Wie schon Berthold Brecht sagte: Erst kommt das Fressen, dann kommt die Moral.


----------



## Besieger (10. April 2008)

> Wenn man schon nix über die Geschichte China und Tibets weis sollte man nicht unbedingt mit halbwissen prahlen.



1. china ist ein kommunistischer staat. als die olympischen spiele an china übergeben wurden waren gerade 2 millionen (!) Menschen aufgrund eines dreischluchten staudamms umgesiedelt worden. rogge bzw dass ganze olympia komitee war sich darüber im klaren. mal wieder hat das geld die größere rolle gespielt .

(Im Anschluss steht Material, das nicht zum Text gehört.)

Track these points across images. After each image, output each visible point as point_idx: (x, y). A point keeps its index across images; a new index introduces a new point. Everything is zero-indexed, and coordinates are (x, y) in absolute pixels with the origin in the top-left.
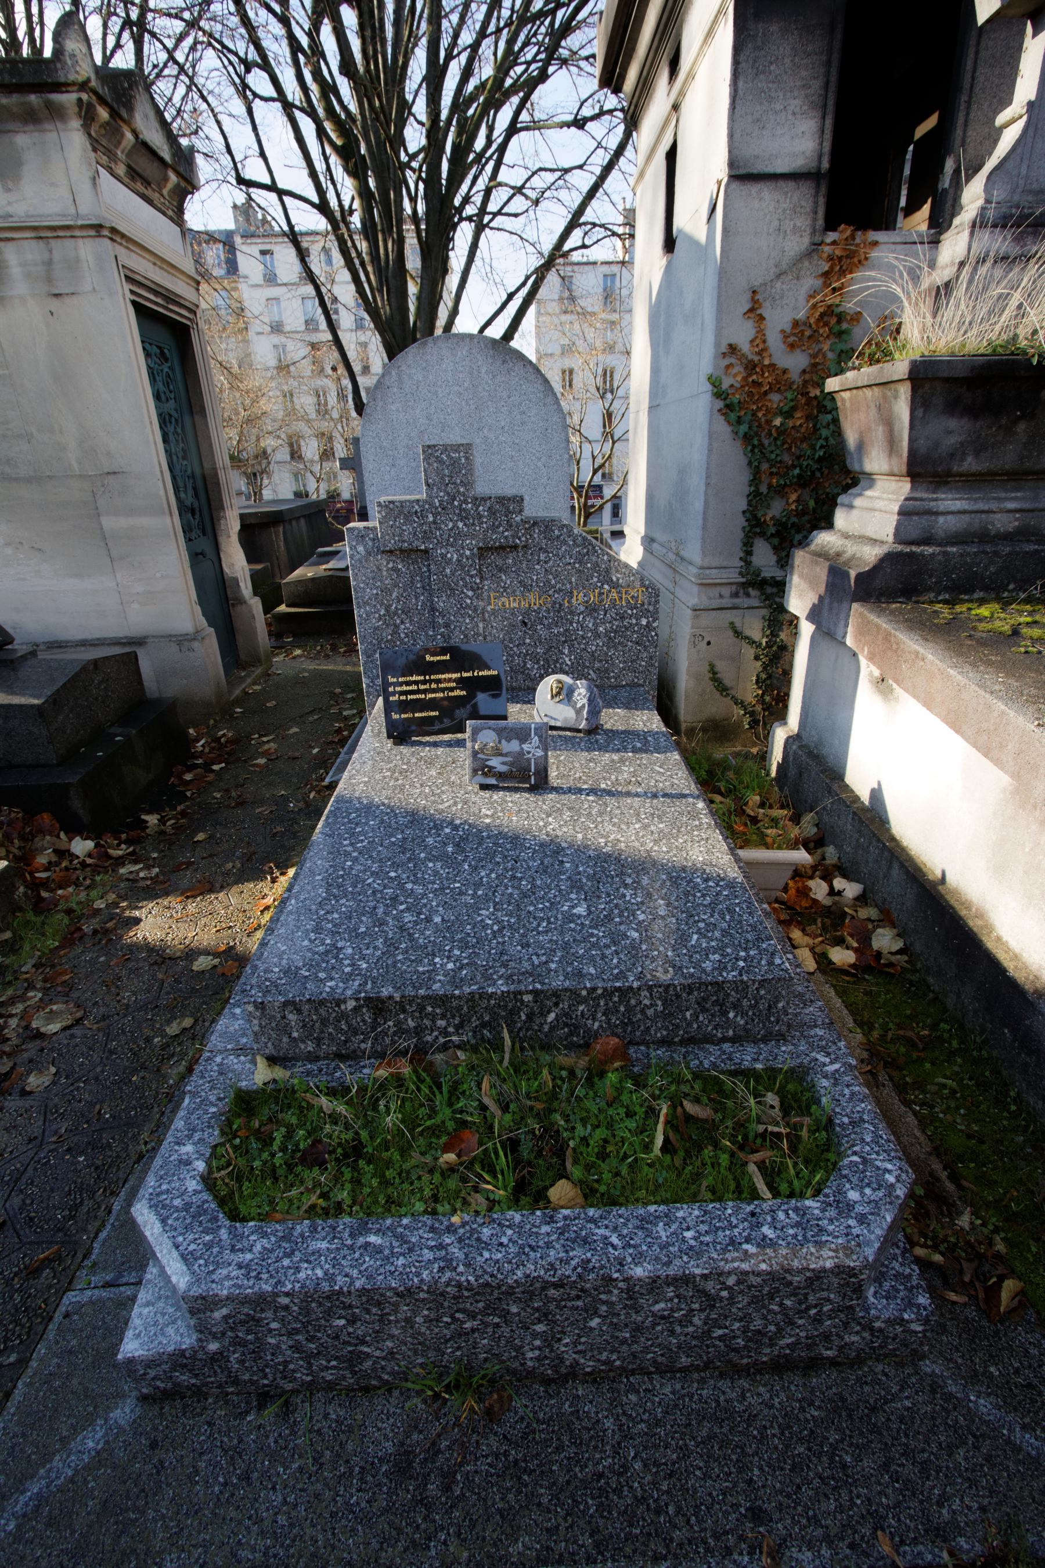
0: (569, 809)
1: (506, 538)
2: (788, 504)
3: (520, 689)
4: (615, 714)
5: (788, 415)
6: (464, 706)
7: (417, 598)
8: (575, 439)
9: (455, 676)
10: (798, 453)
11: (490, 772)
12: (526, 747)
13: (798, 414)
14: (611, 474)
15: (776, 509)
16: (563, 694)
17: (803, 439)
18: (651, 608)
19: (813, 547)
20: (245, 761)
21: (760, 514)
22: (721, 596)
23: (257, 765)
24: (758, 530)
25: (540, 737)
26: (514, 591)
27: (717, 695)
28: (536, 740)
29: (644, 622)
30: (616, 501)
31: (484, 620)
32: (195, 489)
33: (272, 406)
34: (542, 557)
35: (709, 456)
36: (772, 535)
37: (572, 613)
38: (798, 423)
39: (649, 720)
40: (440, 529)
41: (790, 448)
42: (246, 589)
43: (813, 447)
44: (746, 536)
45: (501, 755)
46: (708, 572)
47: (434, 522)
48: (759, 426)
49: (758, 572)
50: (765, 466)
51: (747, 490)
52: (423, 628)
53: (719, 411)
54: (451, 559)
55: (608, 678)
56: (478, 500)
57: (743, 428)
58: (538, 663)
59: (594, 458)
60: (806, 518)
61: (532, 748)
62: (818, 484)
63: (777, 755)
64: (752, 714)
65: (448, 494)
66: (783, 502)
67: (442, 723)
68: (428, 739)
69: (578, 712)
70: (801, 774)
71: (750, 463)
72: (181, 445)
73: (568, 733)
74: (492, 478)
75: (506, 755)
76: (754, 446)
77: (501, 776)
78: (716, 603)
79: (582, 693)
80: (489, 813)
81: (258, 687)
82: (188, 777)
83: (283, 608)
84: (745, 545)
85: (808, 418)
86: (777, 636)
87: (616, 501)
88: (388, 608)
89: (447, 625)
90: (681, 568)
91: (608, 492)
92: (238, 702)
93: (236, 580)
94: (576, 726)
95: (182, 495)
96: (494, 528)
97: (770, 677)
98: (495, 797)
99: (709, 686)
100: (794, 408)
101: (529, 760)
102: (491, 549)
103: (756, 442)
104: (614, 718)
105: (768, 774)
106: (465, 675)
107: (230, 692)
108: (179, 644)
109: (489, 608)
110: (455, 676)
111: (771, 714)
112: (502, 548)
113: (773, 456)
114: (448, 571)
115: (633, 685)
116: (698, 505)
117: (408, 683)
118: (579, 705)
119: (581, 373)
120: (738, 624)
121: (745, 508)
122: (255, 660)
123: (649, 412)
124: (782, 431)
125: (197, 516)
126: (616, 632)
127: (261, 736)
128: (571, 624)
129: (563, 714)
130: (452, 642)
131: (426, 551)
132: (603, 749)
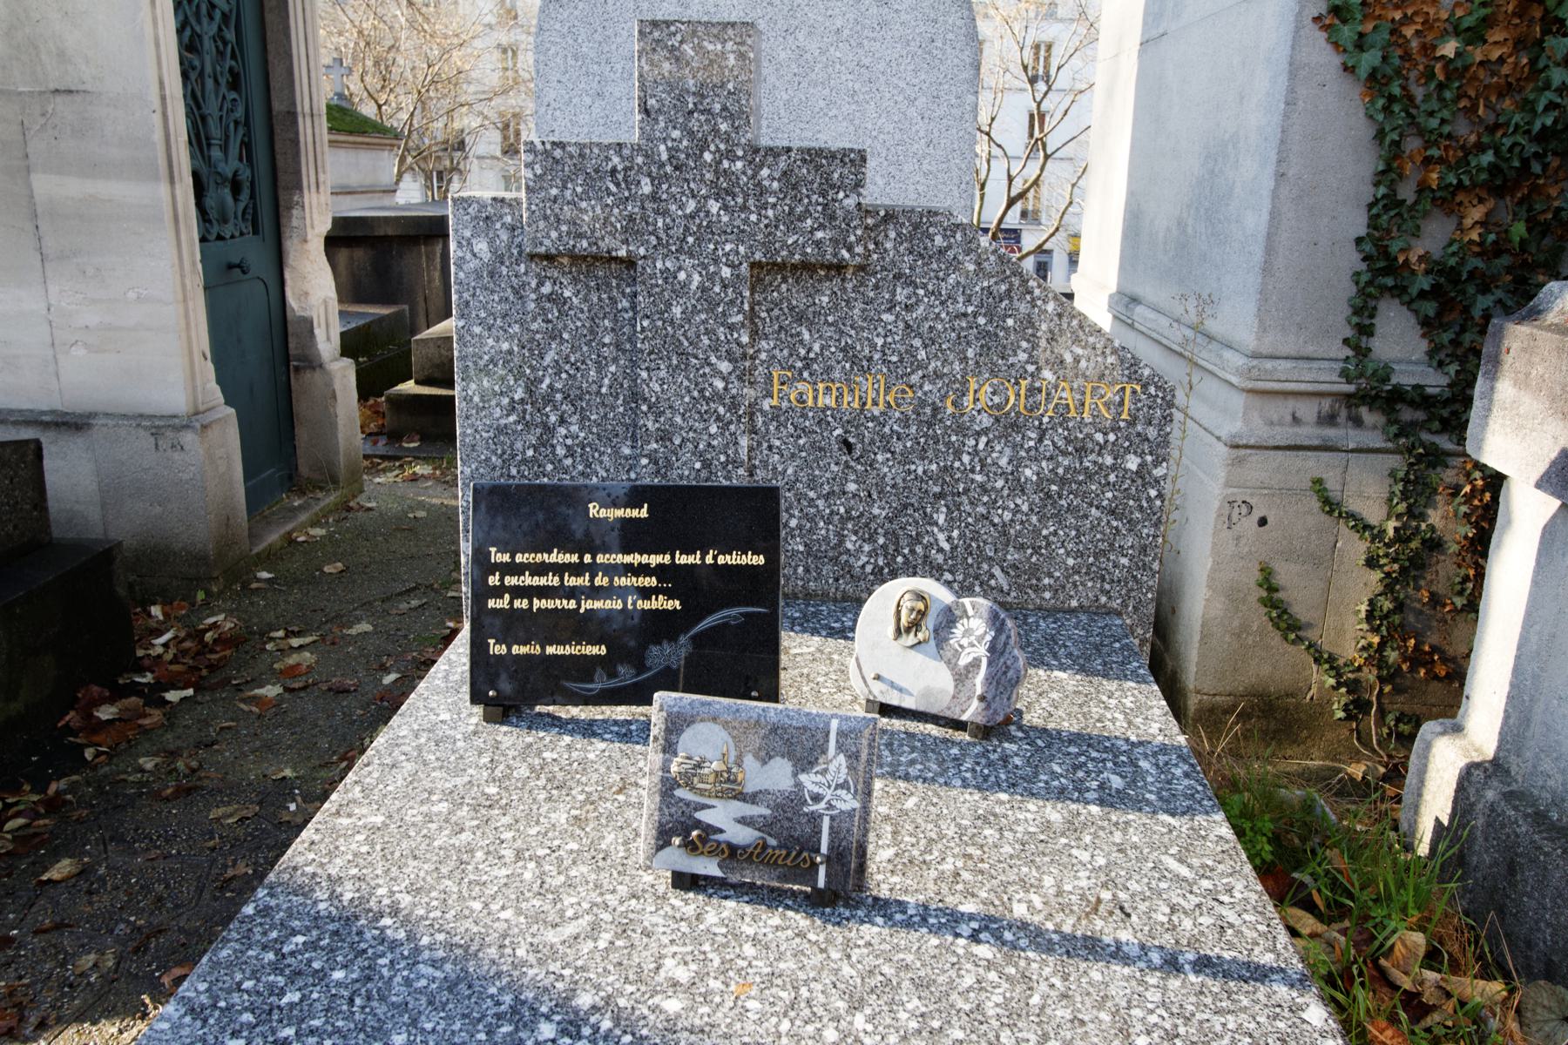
0: (921, 985)
1: (818, 243)
2: (1460, 227)
3: (825, 597)
4: (1055, 685)
5: (1474, 35)
6: (673, 638)
7: (600, 368)
8: (982, 148)
9: (655, 560)
10: (1491, 119)
11: (700, 839)
12: (809, 781)
13: (1496, 35)
14: (1036, 212)
15: (1432, 238)
16: (926, 628)
17: (1506, 89)
18: (1152, 433)
19: (1551, 317)
20: (238, 688)
21: (1394, 247)
22: (1296, 420)
23: (256, 700)
24: (1389, 281)
25: (853, 757)
26: (828, 370)
27: (1275, 638)
28: (837, 764)
29: (1132, 463)
30: (1043, 258)
31: (753, 431)
32: (247, 145)
33: (486, 70)
34: (901, 294)
35: (1286, 116)
36: (1423, 295)
37: (961, 430)
38: (1495, 54)
39: (1139, 708)
40: (665, 213)
41: (1475, 107)
42: (327, 342)
43: (1528, 106)
44: (1362, 292)
45: (741, 797)
46: (1269, 365)
47: (654, 197)
48: (1407, 56)
49: (1384, 374)
50: (1413, 144)
51: (1368, 192)
52: (608, 437)
53: (1316, 19)
54: (685, 285)
55: (1037, 589)
56: (758, 155)
57: (1370, 59)
58: (871, 539)
59: (1010, 179)
60: (1505, 260)
61: (827, 786)
62: (1535, 189)
63: (1435, 802)
64: (1354, 686)
65: (691, 134)
66: (1450, 225)
67: (613, 674)
68: (575, 711)
69: (962, 677)
70: (1512, 869)
71: (1380, 135)
72: (229, 63)
73: (932, 729)
74: (795, 110)
75: (753, 799)
76: (1391, 99)
77: (732, 854)
78: (1284, 435)
79: (974, 630)
80: (683, 975)
81: (318, 532)
82: (105, 713)
83: (409, 387)
84: (1357, 311)
85: (1519, 44)
86: (1422, 517)
87: (1043, 258)
88: (531, 385)
89: (664, 437)
90: (1205, 356)
91: (1029, 241)
92: (268, 558)
93: (308, 324)
94: (954, 714)
95: (216, 153)
96: (792, 220)
97: (1400, 607)
98: (711, 918)
99: (1259, 618)
100: (1488, 22)
101: (815, 819)
102: (781, 267)
103: (1397, 91)
104: (1053, 697)
105: (1409, 848)
106: (683, 559)
107: (253, 536)
108: (156, 433)
109: (766, 405)
110: (655, 560)
111: (1397, 690)
112: (807, 267)
113: (1434, 123)
114: (677, 311)
115: (1095, 611)
116: (1255, 221)
117: (540, 569)
118: (964, 660)
119: (997, 43)
120: (1332, 485)
121: (1363, 232)
122: (327, 478)
123: (1141, 53)
124: (1456, 70)
125: (245, 196)
126: (1063, 482)
127: (290, 634)
128: (958, 455)
129: (923, 679)
130: (673, 474)
131: (630, 263)
132: (1022, 784)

2. waren die neuzeitlichen olympischen spiele seit jeher ein politisches ereignis was nicht nur seit 1936 so war.

3. kenn ich mich sehr wohl über die geschichte tibets aus und muss sagen pech gehabt. immerhin haben die tibeter ,zumindest der dalai lama, eingesehn ,dass es bei lebzeiten keine unabhängigkeit sondern wenn überhaupt jemals autonomie geben wird.


----------



## Incontemtio (10. April 2008)

Besieger schrieb:


> 1. china ist ein kommunistischer staat.



China ist der kapitalistischste Staat den es zur Zeit überhaupt gibt. Zwar bezeichnet sich China offiziell als kommunistisch mit "chinesischen Abwandlungen", die Grundidee des Kommunismus, die von Menschen wie Marx entworfen wurde (das z.B. die Produktionsmittel den Arbeitern gehören) gelten in China in keinster Weise. In China darf man reich werden solange man der Partei treu bleibt, dabei spielt es keine Rolle, ob man Arbeiter unterdrückt, keinen Lohn zahlt, Angestellte, die sich in Gewerkschaften organisieren, feuert etc. All zeichnet keineswegs ein kommunistisches Land aus sondern eher eine Art von "Hardcore"-Kapitalismus. 



Besieger schrieb:


> als die olympischen spiele an china übergeben wurde waren gerade 2 millionen (!) Menschen aufgrund eines dreischluchten staudamms umgesiedelt worden. rogge bzw dass ganze olympia komitee war sich darüber im klaren. mal wieder hat das geld die größere rolle gespielt .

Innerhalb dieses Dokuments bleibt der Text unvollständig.